Um mundo em mudança (7)
AS CAIXAS QUE MUDARAM O MUNDO
São incontáveis as vezes que ouvi a expressão “a caixa que mudou o mundo”, que sempre me deixou meio incomodado, sem saber bem porquê. Contam os mais velhos que as estrelas de cinema actuais nada têm a ver com as do passado. O cinema perdeu o seu glamour quando quebrou-se o seu monopólio de “sedução” para as grandes massas. Apesar dos orçamentos por filme terem aumentado continuamente, os meios técnicos à disposição serem incomparavelmente superiores, tal não serviu para manter o poder de fascínio do passado. A culpa é da concorrência, e a que deu mais luta e ganhou a batalha foi a movida pela televisão.
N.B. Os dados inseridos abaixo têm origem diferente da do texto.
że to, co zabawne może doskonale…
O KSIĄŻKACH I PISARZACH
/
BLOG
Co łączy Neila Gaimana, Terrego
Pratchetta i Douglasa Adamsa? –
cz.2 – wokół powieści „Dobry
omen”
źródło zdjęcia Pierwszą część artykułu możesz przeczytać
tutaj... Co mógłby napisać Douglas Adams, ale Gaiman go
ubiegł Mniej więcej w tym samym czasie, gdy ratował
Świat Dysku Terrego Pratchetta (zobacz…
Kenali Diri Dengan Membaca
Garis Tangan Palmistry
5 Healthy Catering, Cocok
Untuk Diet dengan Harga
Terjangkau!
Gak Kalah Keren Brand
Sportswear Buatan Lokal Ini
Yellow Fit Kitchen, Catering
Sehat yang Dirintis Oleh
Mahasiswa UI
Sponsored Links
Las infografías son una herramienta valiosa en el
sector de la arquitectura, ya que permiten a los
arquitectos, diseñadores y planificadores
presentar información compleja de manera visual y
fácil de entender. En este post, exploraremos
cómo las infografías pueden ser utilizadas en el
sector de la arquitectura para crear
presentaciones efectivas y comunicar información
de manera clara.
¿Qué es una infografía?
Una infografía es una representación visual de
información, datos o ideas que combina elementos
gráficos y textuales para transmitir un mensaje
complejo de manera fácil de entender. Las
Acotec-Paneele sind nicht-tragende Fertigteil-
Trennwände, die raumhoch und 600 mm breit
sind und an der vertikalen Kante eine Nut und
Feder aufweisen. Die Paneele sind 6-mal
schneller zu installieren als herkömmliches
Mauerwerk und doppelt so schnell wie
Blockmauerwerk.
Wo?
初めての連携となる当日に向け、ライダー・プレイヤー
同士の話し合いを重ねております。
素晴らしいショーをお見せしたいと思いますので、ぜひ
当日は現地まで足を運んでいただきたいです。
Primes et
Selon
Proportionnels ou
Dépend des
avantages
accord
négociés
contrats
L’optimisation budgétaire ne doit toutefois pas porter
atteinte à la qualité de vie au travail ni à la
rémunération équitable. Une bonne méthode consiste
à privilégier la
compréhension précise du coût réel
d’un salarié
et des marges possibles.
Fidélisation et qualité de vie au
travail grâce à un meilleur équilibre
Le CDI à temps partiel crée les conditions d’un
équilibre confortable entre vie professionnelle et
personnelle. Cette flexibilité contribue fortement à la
A televisão tentou criar as suas estrelas, e de certa forma conseguiu-o enquanto as estações eram poucas. Com a multiplicação de canais, e o aparecimento do cabo, a pulverização dos públicos deu origem a uma batalha pelas audiências, em que se luta momento a momento pelo share de um determinado programa. Assumia-se que, para o melhor e para o pior, a televisão tinha chegado para ficar e mudar os hábitos das pessoas para sempre. A TV poderia mostrar em qualquer aldeia isolada lugares nunca vistos, imagens da Lua, provocações sexuais, hábitos diferentes. A televisão teve mais recentemente a sua imagem amaldiçoada, acusada de provocar a violência e quase todos os males da sociedade.
A grande ilusão da televisão foi a de nos ter convencido que nos dava algo realmente novo. Isto porque um aspecto do fenómeno nunca foi posto em causa, que é o de quem fornece os conteúdos. Neste aspecto, a TV manteve a mesma tradição dos livros, cinema, teatro, ópera e outras manifestações culturais, em que os espectadores eram essencialmente passivos (no máximo, atentos). Independentemente da qualidade dos programas, o conteúdo da programação é algo que o espectador tem de aceitar. Nos últimos anos, o peso dos espectadores aumentou consideravelmente, com a programação bastante influenciada pelas audiências e com o aparecimento de programas baseados em pessoas comuns. Revoltaram-se os arautos da desgraça, anunciando que se tratava de mais uma machadada nos valores e na dignidade da pessoa.
Mais uma vez, foi a ilusão de que haveria algo de fundamentalmente novo. Contudo, o espectador individual ainda “tem” de ver aquilo que lhe dita a maioria, continua a ser essencialmente passivo. Enquanto isso, milhões de conteúdos iam florescendo e sendo colocados numa extensa rede de computadores mundial, da qual a internet é a mais significativa em termos de peso. Pela primeira vez, qualquer pessoa pode ser um fornecedor de conteúdos para qualquer outra pessoa, em qualquer parte do mundo. Tal deu origem a uma comunidade de desconhecidos caótica, sem margens definidas, que necessitou algum tempo de habituação até surgirem novos padrões reconhecíveis.
A internet mostrou-se como uma forma eficiente de comunicação, de divulgação de conhecimento, informação e, mais recentemente, também de comércio. Mas a grande mudança penso que se tratou de tornar obsoleta a prática de existirem elites que podiam manipular o qu era dado a todos os outros. É um processo que agora se inicia e que ninguém saberá que desenvolvimentos poderá dar. Daqui a alguns anos, a maioria das pessoa, já habituadas a uma maior liberdade, poder de intervenção e mudanças contínuas, achará enfadonhos os conteúdos televisivos que primam pelas receitas estereotipadas, sem grande possibilidades de interactividade. O futuro da televisão, bem como de outros meios, só será possível quando existir uma integração plena com a internet, em que cada um define a sua programação e poderá fazer parte dela.
Tal faz-se com mudanças pequenas, que vistas isoladas parecem nada querer dizer, algumas até em sentido contrário. Talvez isto seja a morte dos grandes espectáculos e dos produtos de massas. Penso que os artistas talentosos irão persistir, já não estrelas milionárias, adoradas por ignorantes iludidos. Terão públicos diferentes, mais selectos, quem sabe mecenas de várias partes do mundo que nunca conheceram pessoalmente. A quebra dos monopólios é uma das consequências da liberdade (apesar de não ser uma obrigação). Não tenhamos medo disso.